What the task requires: Your response should give back each record exactly, word for word.

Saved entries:
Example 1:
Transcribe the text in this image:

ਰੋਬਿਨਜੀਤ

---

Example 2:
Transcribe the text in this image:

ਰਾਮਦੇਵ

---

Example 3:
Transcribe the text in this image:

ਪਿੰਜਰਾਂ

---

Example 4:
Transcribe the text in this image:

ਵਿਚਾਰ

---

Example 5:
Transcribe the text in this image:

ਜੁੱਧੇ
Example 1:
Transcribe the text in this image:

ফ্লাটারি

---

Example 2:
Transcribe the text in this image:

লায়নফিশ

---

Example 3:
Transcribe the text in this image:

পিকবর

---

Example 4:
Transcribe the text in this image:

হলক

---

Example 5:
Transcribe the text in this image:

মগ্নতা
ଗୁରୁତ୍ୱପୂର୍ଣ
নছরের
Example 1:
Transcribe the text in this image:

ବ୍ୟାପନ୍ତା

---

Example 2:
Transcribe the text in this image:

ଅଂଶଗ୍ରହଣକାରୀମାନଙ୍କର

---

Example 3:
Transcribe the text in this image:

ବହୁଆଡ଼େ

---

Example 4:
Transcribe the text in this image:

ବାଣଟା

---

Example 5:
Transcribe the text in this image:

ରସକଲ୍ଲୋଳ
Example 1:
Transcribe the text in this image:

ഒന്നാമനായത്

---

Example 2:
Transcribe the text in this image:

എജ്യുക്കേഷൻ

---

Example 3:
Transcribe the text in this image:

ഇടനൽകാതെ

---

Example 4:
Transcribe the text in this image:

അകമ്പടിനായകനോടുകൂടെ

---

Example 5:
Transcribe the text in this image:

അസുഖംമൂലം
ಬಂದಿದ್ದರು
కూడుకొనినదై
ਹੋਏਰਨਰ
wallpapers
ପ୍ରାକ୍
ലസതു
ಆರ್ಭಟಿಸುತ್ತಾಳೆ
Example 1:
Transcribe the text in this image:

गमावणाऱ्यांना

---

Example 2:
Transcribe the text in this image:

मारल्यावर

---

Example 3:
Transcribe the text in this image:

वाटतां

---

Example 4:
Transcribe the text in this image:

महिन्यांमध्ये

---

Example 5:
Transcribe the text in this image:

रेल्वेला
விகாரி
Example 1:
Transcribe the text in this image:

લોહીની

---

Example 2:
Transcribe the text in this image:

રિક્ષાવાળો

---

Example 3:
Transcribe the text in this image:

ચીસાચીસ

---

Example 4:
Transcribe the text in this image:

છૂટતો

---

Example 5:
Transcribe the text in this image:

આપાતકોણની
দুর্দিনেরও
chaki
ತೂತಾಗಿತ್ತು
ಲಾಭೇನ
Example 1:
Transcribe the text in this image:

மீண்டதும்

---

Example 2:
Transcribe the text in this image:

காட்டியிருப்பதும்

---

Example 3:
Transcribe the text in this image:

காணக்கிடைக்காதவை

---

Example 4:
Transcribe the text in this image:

Your solution:
Example 1:
Transcribe the text in this image:

ਰੋਬਿਨਜੀਤ

---

Example 2:
Transcribe the text in this image:

ਰਾਮਦੇਵ

---

Example 3:
Transcribe the text in this image:

ਪਿੰਜਰਾਂ

---

Example 4:
Transcribe the text in this image:

ਵਿਚਾਰ

---

Example 5:
Transcribe the text in this image:

ਜੁੱਧੇ
Example 1:
Transcribe the text in this image:

ফ্লাটারি

---

Example 2:
Transcribe the text in this image:

লায়নফিশ

---

Example 3:
Transcribe the text in this image:

পিকবর

---

Example 4:
Transcribe the text in this image:

হলক

---

Example 5:
Transcribe the text in this image:

মগ্নতা
ଗୁରୁତ୍ୱପୂର୍ଣ
নছরের
Example 1:
Transcribe the text in this image:

ବ୍ୟାପନ୍ତା

---

Example 2:
Transcribe the text in this image:

ଅଂଶଗ୍ରହଣକାରୀମାନଙ୍କର

---

Example 3:
Transcribe the text in this image:

ବହୁଆଡ଼େ

---

Example 4:
Transcribe the text in this image:

ବାଣଟା

---

Example 5:
Transcribe the text in this image:

ରସକଲ୍ଲୋଳ
Example 1:
Transcribe the text in this image:

ഒന്നാമനായത്

---

Example 2:
Transcribe the text in this image:

എജ്യുക്കേഷൻ

---

Example 3:
Transcribe the text in this image:

ഇടനൽകാതെ

---

Example 4:
Transcribe the text in this image:

അകമ്പടിനായകനോടുകൂടെ

---

Example 5:
Transcribe the text in this image:

അസുഖംമൂലം
ಬಂದಿದ್ದರು
కూడుకొనినదై
ਹੋਏਰਨਰ
wallpapers
ପ୍ରାକ୍
ലസതു
ಆರ್ಭಟಿಸುತ್ತಾಳೆ
Example 1:
Transcribe the text in this image:

गमावणाऱ्यांना

---

Example 2:
Transcribe the text in this image:

मारल्यावर

---

Example 3:
Transcribe the text in this image:

वाटतां

---

Example 4:
Transcribe the text in this image:

महिन्यांमध्ये

---

Example 5:
Transcribe the text in this image:

रेल्वेला
விகாரி
Example 1:
Transcribe the text in this image:

લોહીની

---

Example 2:
Transcribe the text in this image:

રિક્ષાવાળો

---

Example 3:
Transcribe the text in this image:

ચીસાચીસ

---

Example 4:
Transcribe the text in this image:

છૂટતો

---

Example 5:
Transcribe the text in this image:

આપાતકોણની
দুর্দিনেরও
chaki
ತೂತಾಗಿತ್ತು
ಲಾಭೇನ
Example 1:
Transcribe the text in this image:

மீண்டதும்

---

Example 2:
Transcribe the text in this image:

காட்டியிருப்பதும்

---

Example 3:
Transcribe the text in this image:

காணக்கிடைக்காதவை

---

Example 4:
Transcribe the text in this image:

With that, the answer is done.